Perhaps you just recently experienced a traumatic event: illness or separation from a loved one. And they did not fully survive what happened, and the pain and feeling of loneliness are pushing to “heal” in a new relationship. The second party accurately reads your vulnerability and can use it to their advantage.
If from time to time you attract completely different people whom you would like to see as a companion in life, it may be worth pause, temporarily stop dating and start strengthening your inner state.
Often women are encouraged to broaden their understanding of a potential partner, not to focus on one type of man, and to get to know each other more actively. Try to go from the opposite of becoming more critical of new virtual acquaintances asking you out on dates.
Reject proposals from those who give you even the slightest doubt. If, after several successful meetings, you begin to notice something that bothers you in a man’s behavior, try to pause right away so as not to get emotionally close. Even if it seems to you that between you is what is called chemistry.
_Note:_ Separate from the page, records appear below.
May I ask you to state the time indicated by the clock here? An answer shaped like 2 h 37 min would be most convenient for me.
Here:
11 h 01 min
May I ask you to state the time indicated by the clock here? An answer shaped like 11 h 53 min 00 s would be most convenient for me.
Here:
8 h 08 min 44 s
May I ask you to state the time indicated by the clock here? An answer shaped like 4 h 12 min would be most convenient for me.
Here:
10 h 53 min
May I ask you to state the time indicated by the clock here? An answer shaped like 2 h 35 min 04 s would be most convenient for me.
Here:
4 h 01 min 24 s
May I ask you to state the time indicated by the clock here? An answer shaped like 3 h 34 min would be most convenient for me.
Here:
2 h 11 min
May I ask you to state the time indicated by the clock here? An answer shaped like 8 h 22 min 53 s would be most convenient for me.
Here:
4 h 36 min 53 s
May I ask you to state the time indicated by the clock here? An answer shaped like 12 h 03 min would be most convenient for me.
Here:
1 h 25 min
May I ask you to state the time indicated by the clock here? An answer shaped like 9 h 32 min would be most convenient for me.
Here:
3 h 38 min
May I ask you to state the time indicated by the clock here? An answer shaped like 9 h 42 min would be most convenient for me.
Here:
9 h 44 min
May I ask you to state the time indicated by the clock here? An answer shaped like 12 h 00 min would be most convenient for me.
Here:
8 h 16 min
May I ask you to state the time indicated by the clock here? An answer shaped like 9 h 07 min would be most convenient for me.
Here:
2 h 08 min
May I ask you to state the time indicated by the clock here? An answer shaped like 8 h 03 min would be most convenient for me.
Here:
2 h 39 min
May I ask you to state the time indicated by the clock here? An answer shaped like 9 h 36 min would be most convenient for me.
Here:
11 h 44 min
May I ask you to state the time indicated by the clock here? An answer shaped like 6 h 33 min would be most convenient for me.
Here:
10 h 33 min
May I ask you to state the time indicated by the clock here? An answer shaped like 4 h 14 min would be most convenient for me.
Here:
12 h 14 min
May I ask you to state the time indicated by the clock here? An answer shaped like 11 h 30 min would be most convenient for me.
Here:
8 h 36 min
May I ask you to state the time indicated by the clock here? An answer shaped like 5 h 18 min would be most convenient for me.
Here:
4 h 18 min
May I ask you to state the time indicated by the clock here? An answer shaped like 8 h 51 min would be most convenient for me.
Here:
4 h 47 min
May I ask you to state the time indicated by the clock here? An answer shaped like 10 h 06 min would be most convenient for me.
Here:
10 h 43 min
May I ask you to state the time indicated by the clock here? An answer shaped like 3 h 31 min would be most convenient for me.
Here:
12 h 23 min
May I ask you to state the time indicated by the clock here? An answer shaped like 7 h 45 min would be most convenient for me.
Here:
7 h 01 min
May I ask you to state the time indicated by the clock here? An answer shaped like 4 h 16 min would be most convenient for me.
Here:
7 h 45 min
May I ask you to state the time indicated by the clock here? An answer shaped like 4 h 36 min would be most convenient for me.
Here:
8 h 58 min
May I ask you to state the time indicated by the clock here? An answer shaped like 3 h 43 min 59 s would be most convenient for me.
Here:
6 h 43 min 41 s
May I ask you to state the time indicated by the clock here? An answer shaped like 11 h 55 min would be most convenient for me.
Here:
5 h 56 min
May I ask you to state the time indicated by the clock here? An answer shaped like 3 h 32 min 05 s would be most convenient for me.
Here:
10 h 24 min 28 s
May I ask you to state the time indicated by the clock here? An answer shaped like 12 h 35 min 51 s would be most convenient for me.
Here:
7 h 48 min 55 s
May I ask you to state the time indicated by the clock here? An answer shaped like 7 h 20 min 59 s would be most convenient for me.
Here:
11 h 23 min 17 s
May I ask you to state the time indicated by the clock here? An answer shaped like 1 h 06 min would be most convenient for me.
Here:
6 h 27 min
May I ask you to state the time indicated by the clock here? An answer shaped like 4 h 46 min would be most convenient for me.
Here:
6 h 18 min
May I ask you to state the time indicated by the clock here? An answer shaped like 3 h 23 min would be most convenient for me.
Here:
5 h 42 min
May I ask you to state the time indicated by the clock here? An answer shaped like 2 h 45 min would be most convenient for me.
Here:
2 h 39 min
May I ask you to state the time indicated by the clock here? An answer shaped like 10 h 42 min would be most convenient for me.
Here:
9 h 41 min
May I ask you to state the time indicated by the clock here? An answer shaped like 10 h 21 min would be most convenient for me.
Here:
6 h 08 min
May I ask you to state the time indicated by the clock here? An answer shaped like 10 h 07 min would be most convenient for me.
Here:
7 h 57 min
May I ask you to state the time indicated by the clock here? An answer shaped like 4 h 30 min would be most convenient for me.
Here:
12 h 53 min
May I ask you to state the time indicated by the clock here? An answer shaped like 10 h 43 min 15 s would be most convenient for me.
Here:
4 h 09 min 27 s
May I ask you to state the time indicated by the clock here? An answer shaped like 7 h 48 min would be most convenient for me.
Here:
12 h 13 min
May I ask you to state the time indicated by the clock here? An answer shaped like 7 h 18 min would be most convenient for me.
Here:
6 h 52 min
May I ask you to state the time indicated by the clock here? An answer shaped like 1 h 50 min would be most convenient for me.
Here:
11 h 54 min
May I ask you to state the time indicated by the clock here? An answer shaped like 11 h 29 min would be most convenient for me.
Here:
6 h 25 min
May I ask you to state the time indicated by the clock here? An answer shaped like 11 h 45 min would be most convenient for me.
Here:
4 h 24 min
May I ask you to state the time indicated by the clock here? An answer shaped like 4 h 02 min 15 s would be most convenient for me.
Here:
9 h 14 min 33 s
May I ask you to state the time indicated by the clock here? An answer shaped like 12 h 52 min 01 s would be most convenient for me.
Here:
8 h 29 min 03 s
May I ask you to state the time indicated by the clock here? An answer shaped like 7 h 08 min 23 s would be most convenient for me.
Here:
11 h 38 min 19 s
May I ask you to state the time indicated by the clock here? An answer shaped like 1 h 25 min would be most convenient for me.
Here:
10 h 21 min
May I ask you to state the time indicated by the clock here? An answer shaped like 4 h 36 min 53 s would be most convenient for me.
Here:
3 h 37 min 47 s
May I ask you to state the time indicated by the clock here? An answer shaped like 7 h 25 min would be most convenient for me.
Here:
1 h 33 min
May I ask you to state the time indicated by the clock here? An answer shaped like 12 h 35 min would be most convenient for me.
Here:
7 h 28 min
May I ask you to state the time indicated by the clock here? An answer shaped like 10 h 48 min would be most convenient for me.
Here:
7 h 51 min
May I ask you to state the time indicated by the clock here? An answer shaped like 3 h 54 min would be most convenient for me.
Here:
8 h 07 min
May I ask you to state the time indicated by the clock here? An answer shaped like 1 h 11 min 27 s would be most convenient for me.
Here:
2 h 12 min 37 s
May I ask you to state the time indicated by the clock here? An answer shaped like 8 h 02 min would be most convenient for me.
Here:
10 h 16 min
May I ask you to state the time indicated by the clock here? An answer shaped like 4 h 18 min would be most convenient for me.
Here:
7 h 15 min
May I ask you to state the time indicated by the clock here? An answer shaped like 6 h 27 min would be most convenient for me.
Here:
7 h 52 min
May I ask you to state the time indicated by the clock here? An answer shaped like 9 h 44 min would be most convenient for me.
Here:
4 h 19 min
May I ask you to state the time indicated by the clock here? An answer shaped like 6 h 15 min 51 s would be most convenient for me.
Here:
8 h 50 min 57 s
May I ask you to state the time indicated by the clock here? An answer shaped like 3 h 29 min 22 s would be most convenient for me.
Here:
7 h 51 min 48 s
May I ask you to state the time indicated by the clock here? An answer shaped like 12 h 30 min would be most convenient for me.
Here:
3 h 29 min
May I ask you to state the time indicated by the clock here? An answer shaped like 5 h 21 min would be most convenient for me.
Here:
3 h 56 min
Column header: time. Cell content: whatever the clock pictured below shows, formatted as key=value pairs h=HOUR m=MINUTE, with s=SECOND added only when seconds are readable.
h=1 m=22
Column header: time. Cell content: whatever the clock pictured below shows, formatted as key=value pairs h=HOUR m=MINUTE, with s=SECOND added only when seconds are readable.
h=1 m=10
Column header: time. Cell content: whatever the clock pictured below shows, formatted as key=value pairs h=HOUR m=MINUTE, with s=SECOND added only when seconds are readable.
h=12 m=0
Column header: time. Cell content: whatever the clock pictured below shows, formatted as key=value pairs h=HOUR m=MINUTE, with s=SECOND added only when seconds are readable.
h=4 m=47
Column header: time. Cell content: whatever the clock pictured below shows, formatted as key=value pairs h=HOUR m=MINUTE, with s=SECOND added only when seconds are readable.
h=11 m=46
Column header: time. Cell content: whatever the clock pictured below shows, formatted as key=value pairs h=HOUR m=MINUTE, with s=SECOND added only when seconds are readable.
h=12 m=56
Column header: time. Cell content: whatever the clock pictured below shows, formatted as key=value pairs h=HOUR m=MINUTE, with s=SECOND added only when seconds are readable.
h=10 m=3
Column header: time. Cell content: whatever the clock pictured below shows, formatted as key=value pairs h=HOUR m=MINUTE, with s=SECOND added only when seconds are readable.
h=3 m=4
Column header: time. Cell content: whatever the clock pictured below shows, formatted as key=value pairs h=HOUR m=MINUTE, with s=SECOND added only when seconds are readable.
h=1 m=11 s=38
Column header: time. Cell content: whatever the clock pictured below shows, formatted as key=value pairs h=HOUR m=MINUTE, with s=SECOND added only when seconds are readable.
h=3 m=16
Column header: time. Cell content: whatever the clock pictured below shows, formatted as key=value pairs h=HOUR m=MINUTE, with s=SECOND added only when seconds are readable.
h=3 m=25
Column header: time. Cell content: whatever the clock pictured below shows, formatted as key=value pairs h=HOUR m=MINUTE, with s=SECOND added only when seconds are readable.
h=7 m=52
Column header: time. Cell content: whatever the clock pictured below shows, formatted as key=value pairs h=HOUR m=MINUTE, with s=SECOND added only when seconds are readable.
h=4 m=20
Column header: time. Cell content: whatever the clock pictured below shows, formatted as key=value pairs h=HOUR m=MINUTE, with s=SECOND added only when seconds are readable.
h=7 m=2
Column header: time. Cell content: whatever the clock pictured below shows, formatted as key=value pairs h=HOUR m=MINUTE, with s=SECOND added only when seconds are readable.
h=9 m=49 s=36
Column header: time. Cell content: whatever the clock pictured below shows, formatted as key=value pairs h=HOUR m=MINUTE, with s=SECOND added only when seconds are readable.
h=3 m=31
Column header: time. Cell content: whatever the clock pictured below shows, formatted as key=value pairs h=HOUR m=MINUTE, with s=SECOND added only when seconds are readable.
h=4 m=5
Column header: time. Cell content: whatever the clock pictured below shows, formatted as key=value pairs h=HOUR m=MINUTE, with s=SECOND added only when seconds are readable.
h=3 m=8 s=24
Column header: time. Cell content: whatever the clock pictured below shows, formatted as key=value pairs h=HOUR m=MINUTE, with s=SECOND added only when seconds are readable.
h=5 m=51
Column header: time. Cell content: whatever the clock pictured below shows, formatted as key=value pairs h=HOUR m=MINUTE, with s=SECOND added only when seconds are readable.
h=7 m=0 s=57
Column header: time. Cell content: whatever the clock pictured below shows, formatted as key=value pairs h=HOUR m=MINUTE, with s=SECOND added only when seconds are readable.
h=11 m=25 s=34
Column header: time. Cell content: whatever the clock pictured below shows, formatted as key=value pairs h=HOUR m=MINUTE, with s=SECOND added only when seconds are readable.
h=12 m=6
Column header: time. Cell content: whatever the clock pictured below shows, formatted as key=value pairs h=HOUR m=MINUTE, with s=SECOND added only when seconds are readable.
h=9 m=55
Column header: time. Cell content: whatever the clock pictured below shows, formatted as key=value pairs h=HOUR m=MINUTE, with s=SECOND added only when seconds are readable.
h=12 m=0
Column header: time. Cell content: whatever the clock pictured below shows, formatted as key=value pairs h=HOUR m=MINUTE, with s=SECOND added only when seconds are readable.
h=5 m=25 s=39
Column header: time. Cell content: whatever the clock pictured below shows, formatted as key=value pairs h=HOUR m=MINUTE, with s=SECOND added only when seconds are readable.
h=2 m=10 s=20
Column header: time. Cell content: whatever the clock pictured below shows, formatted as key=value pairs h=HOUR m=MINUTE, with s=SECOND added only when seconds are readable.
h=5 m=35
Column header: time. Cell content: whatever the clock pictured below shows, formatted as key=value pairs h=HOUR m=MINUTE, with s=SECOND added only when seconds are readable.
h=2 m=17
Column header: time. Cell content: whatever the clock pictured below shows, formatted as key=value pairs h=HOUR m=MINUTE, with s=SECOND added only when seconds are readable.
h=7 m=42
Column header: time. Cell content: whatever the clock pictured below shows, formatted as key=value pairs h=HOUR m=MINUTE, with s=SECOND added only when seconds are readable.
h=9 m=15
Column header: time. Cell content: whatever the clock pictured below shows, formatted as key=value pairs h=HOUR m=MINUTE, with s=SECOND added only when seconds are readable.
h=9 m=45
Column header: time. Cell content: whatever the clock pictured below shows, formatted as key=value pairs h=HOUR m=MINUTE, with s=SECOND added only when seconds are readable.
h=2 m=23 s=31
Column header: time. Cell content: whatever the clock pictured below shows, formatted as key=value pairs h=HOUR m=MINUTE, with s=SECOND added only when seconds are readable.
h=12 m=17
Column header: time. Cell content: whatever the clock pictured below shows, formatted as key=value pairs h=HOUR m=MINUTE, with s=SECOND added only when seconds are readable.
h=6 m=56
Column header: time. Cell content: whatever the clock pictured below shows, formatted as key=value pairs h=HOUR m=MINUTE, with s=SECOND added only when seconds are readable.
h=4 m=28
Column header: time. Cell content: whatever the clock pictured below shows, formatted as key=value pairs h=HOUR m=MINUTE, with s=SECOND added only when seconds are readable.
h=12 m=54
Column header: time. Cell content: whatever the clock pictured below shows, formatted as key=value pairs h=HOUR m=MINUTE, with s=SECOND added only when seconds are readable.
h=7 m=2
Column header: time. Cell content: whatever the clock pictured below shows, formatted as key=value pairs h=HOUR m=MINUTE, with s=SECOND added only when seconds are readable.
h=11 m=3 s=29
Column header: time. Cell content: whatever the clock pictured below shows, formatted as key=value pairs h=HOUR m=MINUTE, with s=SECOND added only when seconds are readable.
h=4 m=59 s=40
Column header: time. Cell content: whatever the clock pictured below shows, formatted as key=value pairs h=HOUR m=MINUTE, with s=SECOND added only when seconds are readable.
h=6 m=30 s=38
“People with similar interests and life values notice each other,” recalls Michaelson. – Try to organize your social life so that you often visit the places where those who are close in spirit find themselves. If you love exhibitions, movies, sports, and you care about pets – start not with dating apps, but rather with clubs and forums of interest. It is there that you are most likely to meet a loved one. “
“We make choices unconsciously”
Marina Myaus, psychologist
If from time to time we find ourselves in a relationship where they hurt us, devalue our feelings, then, most likely, all the chosen partners have something in common. As a rule, the key that unexpectedly “unlocks” our heart is the so-called parental scenario. What we saw in the family and we repeat in the usual way.
As a child, we develop a special affection for one of the parents, bordering on falling in love. And it’s not necessarily about warm affection for a parent of the opposite sex. For a girl, this can be an unpredictable mother: either cheerful, ready to share with her all the childhood joys, then unexpectedly tough, capable of screaming and punishing for nothing.
The girl grows up, she begins to like men with the same spontaneity of feelings and uncontrolled expression of emotions. When the relationship with them collapses, the woman seems to be out of luck again. But in fact, she herself unconsciously chooses just such partners.